**Task prompt**
Every entry below must be repeated exactly; skip the pictures.

═════ Available records ═════

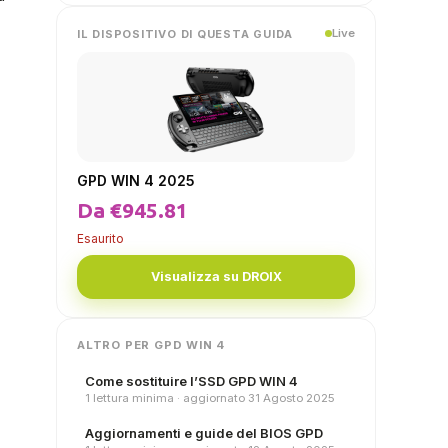
Live
IL DISPOSITIVO DI QUESTA GUIDA
GPD WIN 4 2025
Da €945.81
Esaurito
Visualizza su DROIX
ALTRO PER GPD WIN 4
Come sostituire l’SSD GPD WIN 4
1 lettura minima · aggiornato 31 Agosto 2025
Aggiornamenti e guide del BIOS GPD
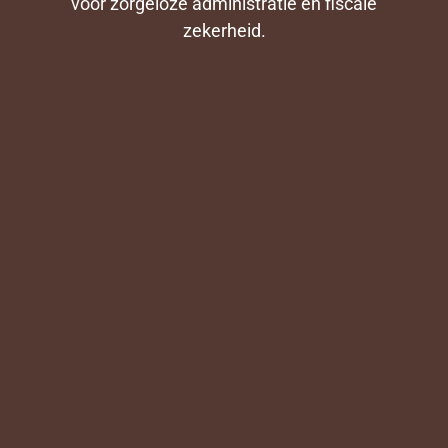
voor zorgeloze administratie en fiscale
zekerheid.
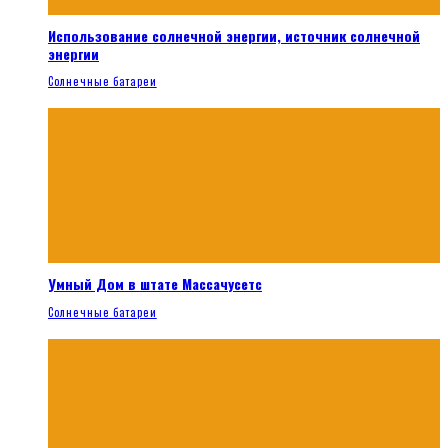
Использование солнечной энергии, источник солнечной
энергии
Солнечные батареи
Умный Дом в штате Массачусетс
Солнечные батареи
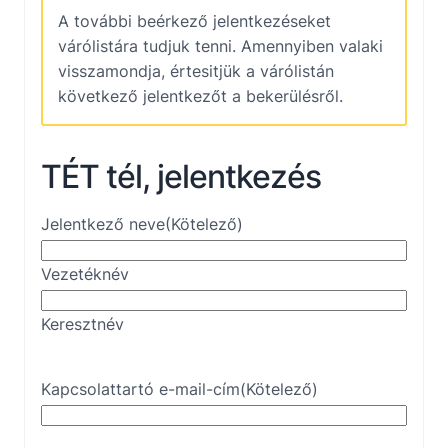
A további beérkező jelentkezéseket
várólistára tudjuk tenni. Amennyiben valaki
visszamondja, értesitjük a várólistán
következő jelentkezőt a bekerülésről.
TÉT tél, jelentkezés
Jelentkező neve
(Kötelező)
Vezetéknév
Keresztnév
Kapcsolattartó e-mail-cím
(Kötelező)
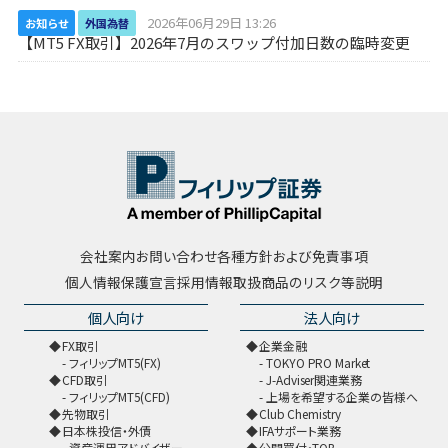
2026年06月29日 13:26
お知らせ
外国為替
【MT5 FX取引】2026年7月のスワップ付加日数の臨時変更
会社案内
お問い合わせ
各種方針および免責事項
個人情報保護宣言
採用情報
取扱商品のリスク等説明
個人向け
法人向け
FX取引
企業金融
フィリップMT5(FX)
TOKYO PRO Market
CFD取引
J-Adviser関連業務
フィリップMT5(CFD)
上場を希望する企業の皆様へ
先物取引
Club Chemistry
日本株投信・外債
IFAサポート業務
資産運用アドバイザー
公開買付・TOB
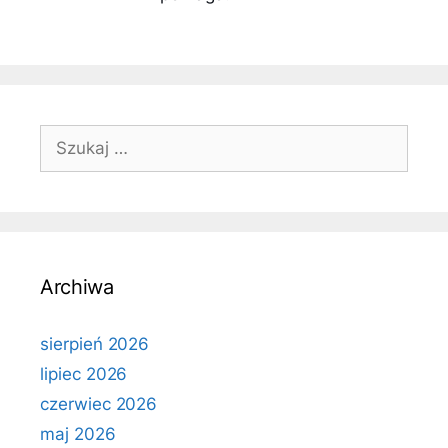
Szukaj:
Archiwa
sierpień 2026
lipiec 2026
czerwiec 2026
maj 2026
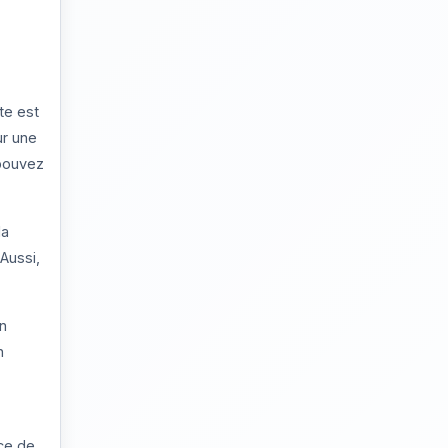
te est
ur une
 pouvez
la
Aussi,
n
n
ice de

═════

**Response**
Live
IL DISPOSITIVO DI QUESTA GUIDA
GPD WIN 4 2025
Da €945.81
Esaurito
Visualizza su DROIX
ALTRO PER GPD WIN 4
Come sostituire l’SSD GPD WIN 4
1 lettura minima · aggiornato 31 Agosto 2025
Aggiornamenti e guide del BIOS GPD
voor zorgeloze administratie en fiscale
zekerheid.
Использование солнечной энергии, источник солнечной
энергии
Солнечные батареи
Умный Дом в штате Массачусетс
Солнечные батареи
A további beérkező jelentkezéseket
várólistára tudjuk tenni. Amennyiben valaki
visszamondja, értesitjük a várólistán
következő jelentkezőt a bekerülésről.
TÉT tél, jelentkezés
Jelentkező neve
(Kötelező)
Vezetéknév
Keresztnév
Kapcsolattartó e-mail-cím
(Kötelező)
2026年06月29日 13:26
お知らせ
外国為替
【MT5 FX取引】2026年7月のスワップ付加日数の臨時変更
会社案内
お問い合わせ
各種方針および免責事項
個人情報保護宣言
採用情報
取扱商品のリスク等説明
個人向け
法人向け
FX取引
企業金融
フィリップMT5(FX)
TOKYO PRO Market
CFD取引
J-Adviser関連業務
フィリップMT5(CFD)
上場を希望する企業の皆様へ
先物取引
Club Chemistry
日本株投信・外債
IFAサポート業務
資産運用アドバイザー
公開買付・TOB
Szukaj:
Archiwa
sierpień 2026
lipiec 2026
czerwiec 2026
maj 2026
te est
ur une
 pouvez
la
Aussi,
n
n
ice de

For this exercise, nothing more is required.